----- Trecho para leitura -----
Advogado do(a) APELADO: CARLOS EDUARDO LAPA PINTO ALVES - SP240573-A

OUTROS PARTICIPANTES:

 

 

 

R E L A T Ó R I O

 

A Exma. Sra. Desembargadora Federal MARLI FERREIRA (Relatora):

Cuida-se de apelação interposta por América Comercial Ltda. em face de sentença que julgou improcedente o seu pedido de anulação da multa aplicada pela Caixa Econômica Federal - Centralizadora de Promoções Comerciais, no valor de R$ 1.150,00, condenando-a a pagar às rés (CEF e União Federal) honorários advocatícios, no valor de R$ 1.000,00, devidamente corrigido e distribuído entre elas em proporções iguais.

Alega a recorrente, em síntese, que a simples menção do logotipo da empresa no tema do concurso não o descaracteriza como exclusivamente cultural ou artístico; e que o mero pacto de uso do material, firmado entre promotor e participante, não consubstancia, desde logo, eventual finalidade propagandista do concurso. Pede a reforma da sentença, julgando-se totalmente procedente a demanda para anular o débito fiscal constituído, condenando-se as apeladas a se absterem de proceder à inscrição do apelante na dívida ativa, bem como condenando-as ao pagamento das custas processuais e dos honorários advocatícios.

Com contrarrazões de ambas os réus, defendendo a manutenção da sentença, vieram os autos ao Tribunal.

É o relatório.

 

 

 

 


APELAÇÃO CÍVEL (198) Nº 0000143-17.2011.4.03.6100

RELATOR: Gab. 12 - DES. FED. MARLI FERREIRA

APELANTE: AMERICA COMERCIAL LTDA

Advogado do(a) APELANTE: GRAZIELA DE SOUZA JUNQUEIRA - SP177073-A

APELADO: UNIÃO FEDERAL, CAIXA ECONÔMICA FEDERAL

Advogado do(a) APELADO: DANIEL MICHELAN MEDEIROS - SP172328-A
Advogado do(a) APELADO: CARLOS EDUARDO LAPA PINTO ALVES - SP240573-A

OUTROS PARTICIPANTES:

 

 

V O T O

 

A Exma. Sra. Desembargadora Federal MARLI FERREIRA (Relatora):

Anote-se, inicialmente que a Lei 5.768/71 dispõe sobre a distribuição gratuita de prêmios, mediante sorteio, vale-brinde ou concurso, a título de propaganda, e estabelece normas de proteção à poupança popular.
----- Dados fornecidos -----
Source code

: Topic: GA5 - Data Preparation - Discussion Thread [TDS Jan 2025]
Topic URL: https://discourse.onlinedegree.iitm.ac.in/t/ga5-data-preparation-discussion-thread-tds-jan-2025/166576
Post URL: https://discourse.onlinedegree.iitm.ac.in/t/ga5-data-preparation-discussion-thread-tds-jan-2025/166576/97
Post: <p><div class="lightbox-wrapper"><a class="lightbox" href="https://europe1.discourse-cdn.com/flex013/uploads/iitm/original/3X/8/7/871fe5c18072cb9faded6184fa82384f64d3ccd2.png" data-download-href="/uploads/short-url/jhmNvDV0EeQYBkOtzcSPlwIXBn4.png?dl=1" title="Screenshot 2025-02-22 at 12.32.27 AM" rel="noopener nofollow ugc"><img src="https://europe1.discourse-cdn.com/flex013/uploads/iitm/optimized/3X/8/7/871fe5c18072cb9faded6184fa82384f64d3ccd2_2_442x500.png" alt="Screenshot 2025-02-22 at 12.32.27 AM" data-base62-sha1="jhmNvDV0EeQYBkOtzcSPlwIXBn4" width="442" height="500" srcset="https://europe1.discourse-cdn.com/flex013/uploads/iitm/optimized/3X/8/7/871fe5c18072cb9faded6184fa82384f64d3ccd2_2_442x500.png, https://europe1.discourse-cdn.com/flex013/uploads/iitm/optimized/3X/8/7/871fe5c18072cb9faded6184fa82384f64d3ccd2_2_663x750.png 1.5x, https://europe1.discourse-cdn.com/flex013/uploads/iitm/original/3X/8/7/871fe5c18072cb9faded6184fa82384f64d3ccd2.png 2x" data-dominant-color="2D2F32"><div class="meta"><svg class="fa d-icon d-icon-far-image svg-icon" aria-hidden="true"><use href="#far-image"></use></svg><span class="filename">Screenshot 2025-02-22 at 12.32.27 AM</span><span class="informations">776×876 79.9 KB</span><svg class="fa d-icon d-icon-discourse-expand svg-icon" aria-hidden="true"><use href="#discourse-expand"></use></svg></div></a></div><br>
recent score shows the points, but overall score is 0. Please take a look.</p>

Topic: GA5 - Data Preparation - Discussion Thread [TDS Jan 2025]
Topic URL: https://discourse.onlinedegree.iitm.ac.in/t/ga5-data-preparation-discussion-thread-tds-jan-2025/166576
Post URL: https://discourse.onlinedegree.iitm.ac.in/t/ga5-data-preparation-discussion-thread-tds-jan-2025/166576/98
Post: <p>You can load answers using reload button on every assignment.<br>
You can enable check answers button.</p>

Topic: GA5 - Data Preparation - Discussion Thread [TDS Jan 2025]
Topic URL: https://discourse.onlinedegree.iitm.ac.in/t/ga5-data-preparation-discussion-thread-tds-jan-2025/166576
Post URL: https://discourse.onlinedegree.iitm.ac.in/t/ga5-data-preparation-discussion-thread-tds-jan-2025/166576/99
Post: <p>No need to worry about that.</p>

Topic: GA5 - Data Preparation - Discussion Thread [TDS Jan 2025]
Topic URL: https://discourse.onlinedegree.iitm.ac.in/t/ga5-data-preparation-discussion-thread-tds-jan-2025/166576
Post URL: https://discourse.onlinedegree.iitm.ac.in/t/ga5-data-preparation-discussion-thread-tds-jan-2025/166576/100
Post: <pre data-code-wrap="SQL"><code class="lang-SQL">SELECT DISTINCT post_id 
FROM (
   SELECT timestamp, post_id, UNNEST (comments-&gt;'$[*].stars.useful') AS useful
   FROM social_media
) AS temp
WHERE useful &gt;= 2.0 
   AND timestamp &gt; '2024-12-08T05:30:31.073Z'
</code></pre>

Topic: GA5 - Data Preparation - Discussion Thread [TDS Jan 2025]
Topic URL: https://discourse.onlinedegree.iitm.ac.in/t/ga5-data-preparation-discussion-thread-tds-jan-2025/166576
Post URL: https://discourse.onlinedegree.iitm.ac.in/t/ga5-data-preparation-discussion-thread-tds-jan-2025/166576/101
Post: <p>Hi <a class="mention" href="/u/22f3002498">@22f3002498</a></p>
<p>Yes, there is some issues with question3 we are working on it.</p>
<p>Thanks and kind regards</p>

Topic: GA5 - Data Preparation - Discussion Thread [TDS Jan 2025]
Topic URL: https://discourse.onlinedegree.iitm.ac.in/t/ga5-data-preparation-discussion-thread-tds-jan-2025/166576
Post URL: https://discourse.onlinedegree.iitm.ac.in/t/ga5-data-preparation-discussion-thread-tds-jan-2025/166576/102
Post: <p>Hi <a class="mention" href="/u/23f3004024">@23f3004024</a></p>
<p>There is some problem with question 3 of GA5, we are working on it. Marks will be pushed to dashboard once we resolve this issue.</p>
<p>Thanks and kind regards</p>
-----
## Lista de tarefas
**a)** Reproduza literalmente a parte do trecho do acórdão que se inicia nas palavras "Anote-se, inicialmente que" e vai até "à poupança popular.".
**b)** Em uma a três frases, explique com que argumentos a apelante pede a reforma da sentença, conforme o trecho do acórdão.
**c)** Prossiga com o trecho do acórdão a partir do ponto em que ele termina.

## Lista de respostas
**a)**
Anote-se, inicialmente que a Lei 5.768/71 dispõe sobre a distribuição gratuita de prêmios, mediante sorteio, vale-brinde ou concurso, a título de propaganda, e estabelece normas de proteção à poupança popular.

**b)** A apelante sustenta que a simples menção do logotipo da empresa no tema do concurso não tira dele o caráter exclusivamente cultural ou artístico. Alega também que o mero pacto de uso do material, firmado entre promotor e participante, não configura por si só uma finalidade propagandista do concurso.

**c)**
A Lei 9.649/98, por sua vez, prevê a competência do Ministério da Fazenda no que respeita às disposições estabelecidas na Lei nº 5.768/71, mas atribui à Caixa Econômica Federal a operacionalização, a emissão das autorizações e a fiscalização das atividades de que trata a referida lei (art. 18-B, caput e § 1º).

Pois bem.

Narrou a autora na inicial que, durante o mês de maio de 2010, realizou o "CONCURSO ARTÍSTICO AMÉRICA NO DIA DAS MÃES DO SEU JEITO, DO JEITO DELA...” nos moldes previstos no inciso II do art. 3º da Lei 5.768/71, tendo como característica principal ser exclusivamente artístico. De acordo com o regulamento do concurso, os participantes, após inscrição gratuita e não condicionada à aquisição de qualquer produto da autora, enviariam fotos de sua autoria e, mediante julgamento por comissão especializada, seriam escolhidos os vencedores. O prêmio principal consistia em viagem, com um acompanhante, à cidade de Punta del Este, no Uruguai.

Não obstante, fora surpreendida com o Ofício n°2474/2010 CEPCO, remetido pela Caixa Econômica Federal, em que o órgão denominado "Centralizadora de Promoções Comerciais" apontava a existência de irregularidades no concurso, pois teria sido realizado sem a prévia autorização do Ministério da Fazenda exigida no art. 1º da referida lei.

Apresentou contra-notificação e réplica à resposta da CEF sem, contudo, lograr êxito, sendo-lhe aplicada a penalidade de multa no valor de R$ 1.150,00, com fulcro no art. 12 da Lei 5.768/71, razão porque ajuizara a presente ação judicial.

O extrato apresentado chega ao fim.